Market data is on Rosenbaum’s side so far. Last quarter, median sale prices slid marginally in Queens and were flat in Brooklyn. In Manhattan, prices actually increased, though that was due to distortion from higher-end deals that went into contract just before, or amid the city’s lockdown, according to appraiser Jonathan Miller of Miller Samuel. The number of transactions in all three boroughs was down at least 40 percent year over year.
Miller said the sales data is particularly “thin” on deals above $2 million, which can make appraising a high-end home more difficult. He also noted that different lenders’ standards for conducting appraisals also continues to be a factor that can delay financing.

For the appraiser, though, he said the tighter lending standards are “actually really encouraging” to him “because during the financial crisis there was no risk management.”
There’s more to banks’ cautious lending than uncertainty over valuation, however. Part of the calculus is a lack of confidence in New York City, according to economist Dr. Sam Chandan, dean of the NYU SPS Schack Institute of Real Estate.
“There are concerns around what is the trajectory of New York’s competitiveness in attracting new jobs and residents will be, given our challenging fiscal outlook,” said Chandan. He pointed to discussions on introducing new taxes on city residents and commercial real estate as specific sources of concern.

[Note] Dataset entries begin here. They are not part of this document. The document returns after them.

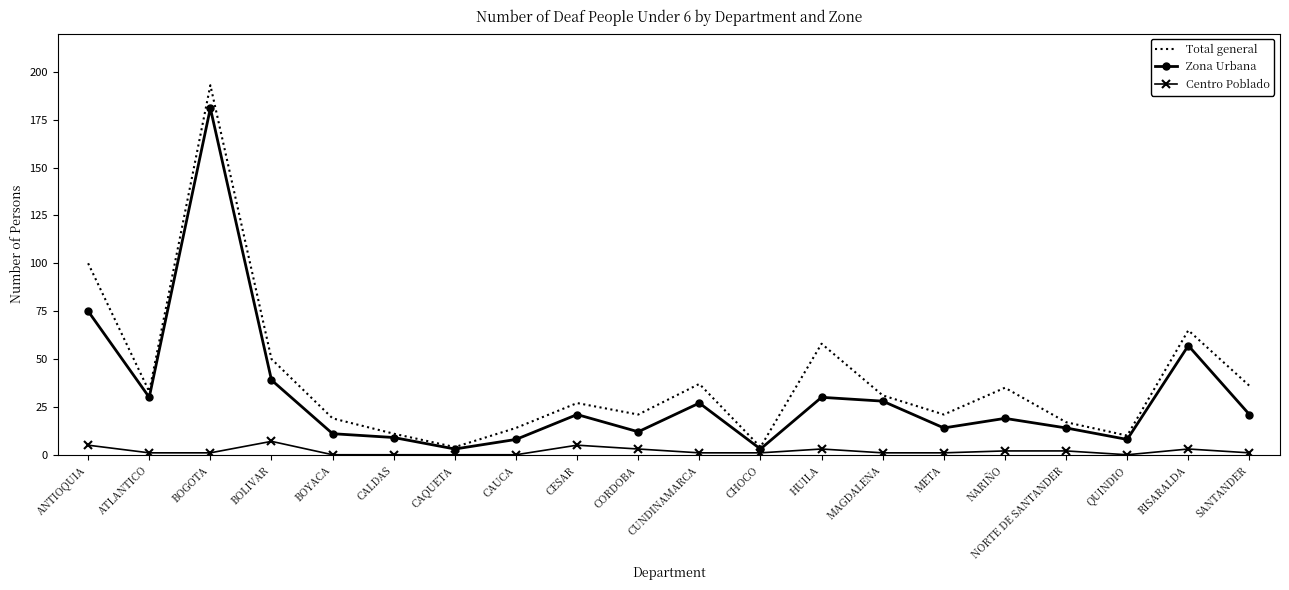

What is the sum of all Total general values?

786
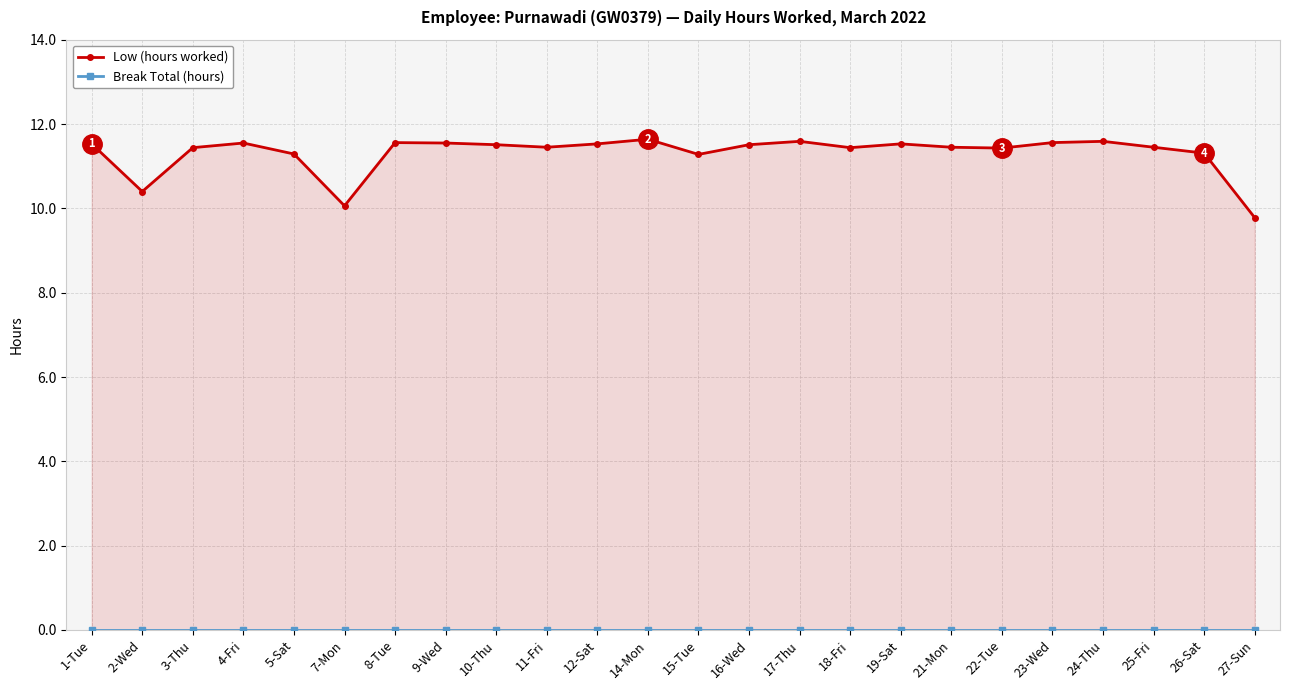

What is the label of the 13th point from the left?

15-Tue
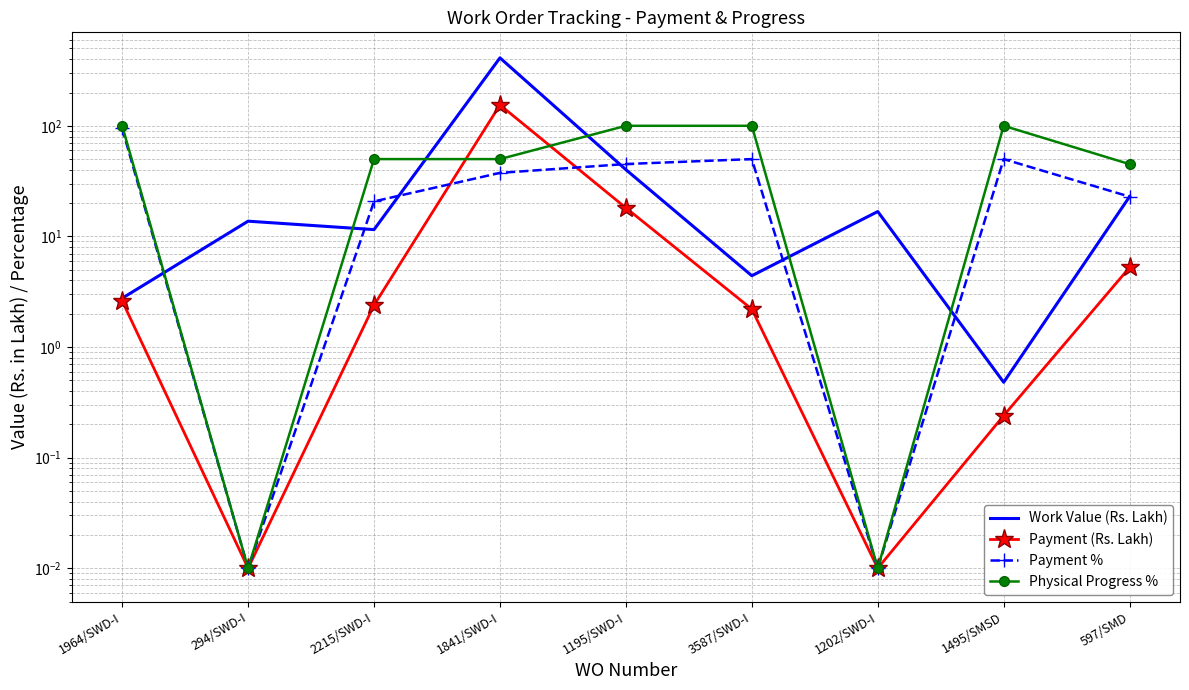

True or false: Payment (Rs. Lakh) has more than 1 points higher than both neighbors.

False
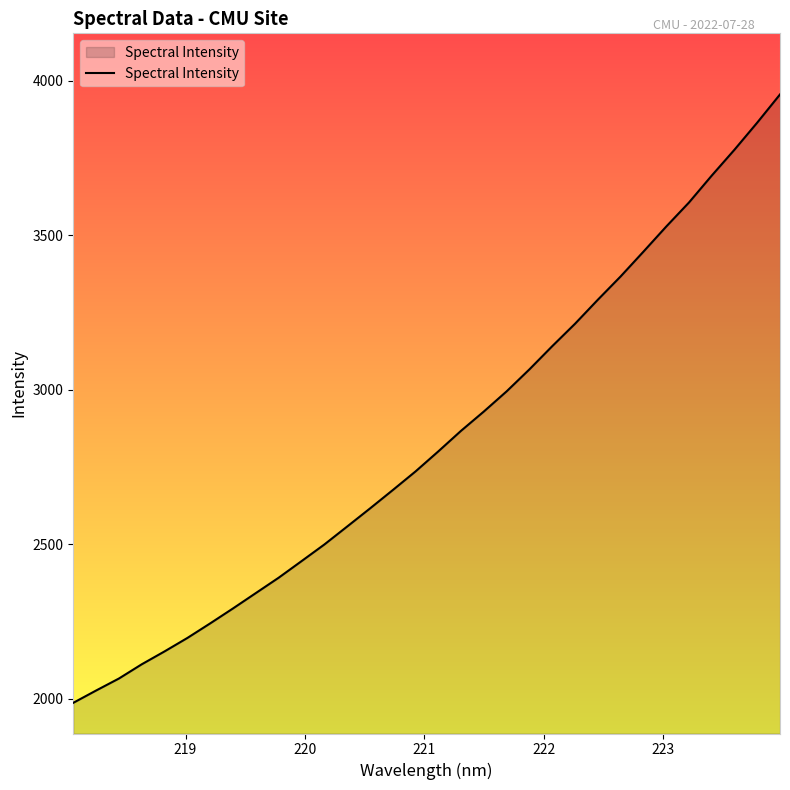

What is the difference between the maximum and minimum values?

1969.3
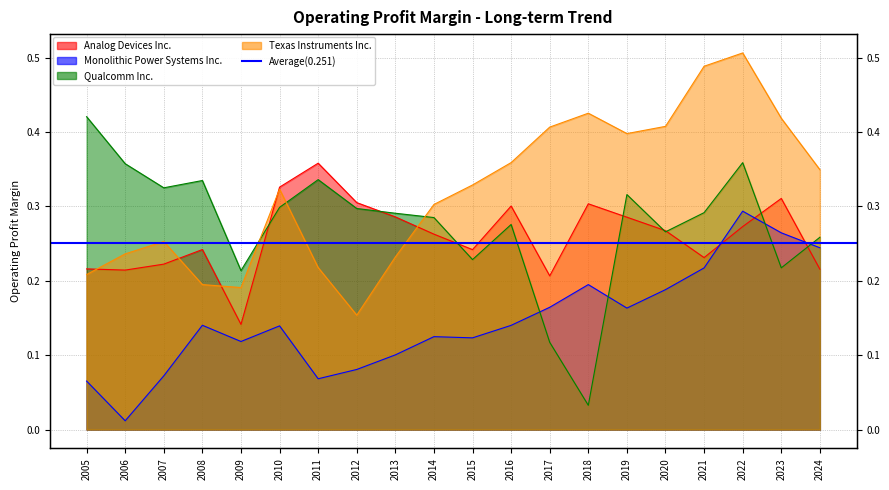

At 2007, list the series in order from smallest to largest.

Monolithic Power Systems Inc., Analog Devices Inc., Texas Instruments Inc., Qualcomm Inc.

When it comes to TD, Palermo stressed that, despite additional due diligence, deals are still getting funded.
“As long as we know the person is working and has the ability to repay, we’re lending,” said Palermo. “It’s not a harder loan for us. We’re just taking extra steps to verify it.”
Palermo said that he’s able to close a purchase loan in under 30 days “with my eyes closed,” though he admitted a refinancing can run up to 90, even 100 days. (He and Berkin confirmed that most lenders are prioritizing purchase loans over refinance business.)

But as more and more borrowers are pushed to their limits, many have second thoughts.
“Money is almost free but trying to get it is another thing,” said Vickey Barron, a broker at Compass, who nearly gave up on refinancing her own property earlier this year. “You question, is it worth it?”